Mahkemece emsal satışların değerlendirme tarihindeki karşılıklarının fiyat artış endekslerinin uygulanması suretiyle tespiti, bundan sonra emsal ile dava konusu taşınmazın eksik ve üstün yönlerinin neler olduğu ve oranları açıklanmak, taşınmazdan ..... payının düşülmesinin gerekip gerekmediği belirtilmek, üzerinde bina var ise, ......resmi birim fiyatları esas alınarak yıpranma payı düşülmek suretiyle gerçek zararın belirlenmesi gerektiğinden, taraflara, dava konusu taşınmaz ile aynı bölgeden bulunamaması halinde yakın bölgelerden ve değerlendirme tarihinden önce ve yakın zaman içinde satışı yapılan benzer nitelikli ve yüzölçümlü satışları bildirmeleri için olanak tanınması, gerekli görülürse re"sen emsal getirtme yoluna gidilmesi ve bu emsallere göre değer biçilmesi için konunun uzmanı bilirkişilerden oluşturulacak bilirkişi kurulu vasıtasıyla keşif yapılarak, denetlemeye olanak veren bilimsel verileri içeren rapor alınması, emsal alınan taşınmazlara ilişkin resmi satış akit tablolarının tapu müdürlüğünden getirtilmesi, emsal taşınmazlar ile çekişmeli taşınmaza ait
.....
Arsa Metrekare Rayiç Bedeli Takdir Komisyonu tarafından belirlenen emlak vergisine esas olan m² değerleri, ilgili Belediye Başkanlığı Emlak Vergi Dairesinden istenip, dava konusu taşınmazın, emsal taşınmazlara göre üstünlük oranı yönünden bilirkişi kurulu raporununda denetlenmesi, emsal alınan taşınmaz/taşınmazların değerlendirme tarihi itibariyle imar düzenlemesi sonucu oluşmuş imar parselleri olup olmadıkları, imar parseli iseler düzenleme ortaklık payının düşülüp düşülmediğinin, düşülmüş ise oranının belediye başkanlığı imar ve tapu müdürlüklerinden sorulup, emsalin İmar Kanunu uyarınca imar parseli, dava konusu taşınmazın ise imar uygulaması yapılmamış arsa parseli olduğunun belirlenmesi halinde çekişmeli taşınmazın emsalle karşılaştırma sonucu bulunan değerinden düzenleme ortaklık payına karşılık gelecek oranda indirim yapılması gerektiği gözetilmeli, tapu kapsamındaki taşınmazın değeri, tapu iptali ve tescil kararının kesinleştiği tarihe göre hesaplanmalı, taşınmazın varsa mütemmim cüzleri, muhdesat ve sökülemeyen teferruatlarının değerleri bayındırlık birim fiyatları ve yıpranma oranları gözetilerek değerleme tarihine göre tespit ettirilmeli, bu şekilde tapusu iptal edilen taşınmazların zemin değeri, üzerindeki mütemmim cüz, muhdesat ve sökülemeyen teferruatları esas alınıp, tapunun iptali sebebiyle tapu sahibinin oluşan gerçek zararlarının saptanması gerekmektedir.
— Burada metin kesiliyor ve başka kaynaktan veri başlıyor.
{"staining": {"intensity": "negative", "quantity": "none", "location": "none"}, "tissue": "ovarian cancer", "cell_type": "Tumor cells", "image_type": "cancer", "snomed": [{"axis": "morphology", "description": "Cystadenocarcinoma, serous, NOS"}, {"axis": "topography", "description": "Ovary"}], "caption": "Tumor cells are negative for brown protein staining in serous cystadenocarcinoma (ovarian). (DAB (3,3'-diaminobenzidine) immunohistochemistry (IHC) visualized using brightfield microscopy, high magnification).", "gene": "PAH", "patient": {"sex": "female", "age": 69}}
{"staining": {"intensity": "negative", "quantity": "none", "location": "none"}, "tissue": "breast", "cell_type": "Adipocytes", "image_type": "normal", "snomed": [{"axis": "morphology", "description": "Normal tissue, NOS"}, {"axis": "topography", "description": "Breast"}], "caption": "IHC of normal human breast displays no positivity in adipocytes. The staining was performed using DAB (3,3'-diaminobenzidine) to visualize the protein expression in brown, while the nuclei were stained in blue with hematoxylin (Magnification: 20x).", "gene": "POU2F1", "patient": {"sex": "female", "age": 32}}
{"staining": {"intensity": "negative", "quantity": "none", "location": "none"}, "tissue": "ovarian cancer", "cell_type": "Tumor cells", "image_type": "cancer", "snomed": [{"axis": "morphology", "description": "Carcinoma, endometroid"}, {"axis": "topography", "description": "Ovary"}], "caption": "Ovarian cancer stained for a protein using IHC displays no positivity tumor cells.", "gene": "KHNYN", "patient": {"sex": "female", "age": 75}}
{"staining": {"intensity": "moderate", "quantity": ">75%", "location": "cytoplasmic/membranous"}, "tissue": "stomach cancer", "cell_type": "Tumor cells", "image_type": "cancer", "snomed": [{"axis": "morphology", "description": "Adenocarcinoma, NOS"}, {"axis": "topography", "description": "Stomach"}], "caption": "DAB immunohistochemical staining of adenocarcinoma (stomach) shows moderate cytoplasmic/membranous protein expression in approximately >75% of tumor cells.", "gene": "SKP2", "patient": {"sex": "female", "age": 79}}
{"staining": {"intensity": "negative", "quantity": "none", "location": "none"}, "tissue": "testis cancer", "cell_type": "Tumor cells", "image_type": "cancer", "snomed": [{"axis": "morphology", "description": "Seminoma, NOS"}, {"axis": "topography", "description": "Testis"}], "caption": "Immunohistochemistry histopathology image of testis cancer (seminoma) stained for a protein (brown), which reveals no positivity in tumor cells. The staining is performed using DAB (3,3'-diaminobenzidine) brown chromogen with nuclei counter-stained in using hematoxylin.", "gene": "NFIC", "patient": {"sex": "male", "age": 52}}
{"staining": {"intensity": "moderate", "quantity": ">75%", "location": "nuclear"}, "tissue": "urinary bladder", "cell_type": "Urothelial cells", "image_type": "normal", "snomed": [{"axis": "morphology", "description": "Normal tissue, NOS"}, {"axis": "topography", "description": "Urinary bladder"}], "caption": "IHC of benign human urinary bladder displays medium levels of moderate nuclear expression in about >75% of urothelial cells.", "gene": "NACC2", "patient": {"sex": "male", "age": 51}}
Açıklanan hususlar gözetilmeksizin, eksik araştırma, inceleme ve yetersiz bilirkişi raporlarına dayanılarak hüküm kurulması usûl ve kanuna aykırıdır.
SONUÇ: Yukarıda açıklanan nedenlerle; davalı Hazine vekilinin temyiz itirazlarının kabulü ile hükmün BOZULMASINA 20/06/2019 günü oy birliği ile karar verildi.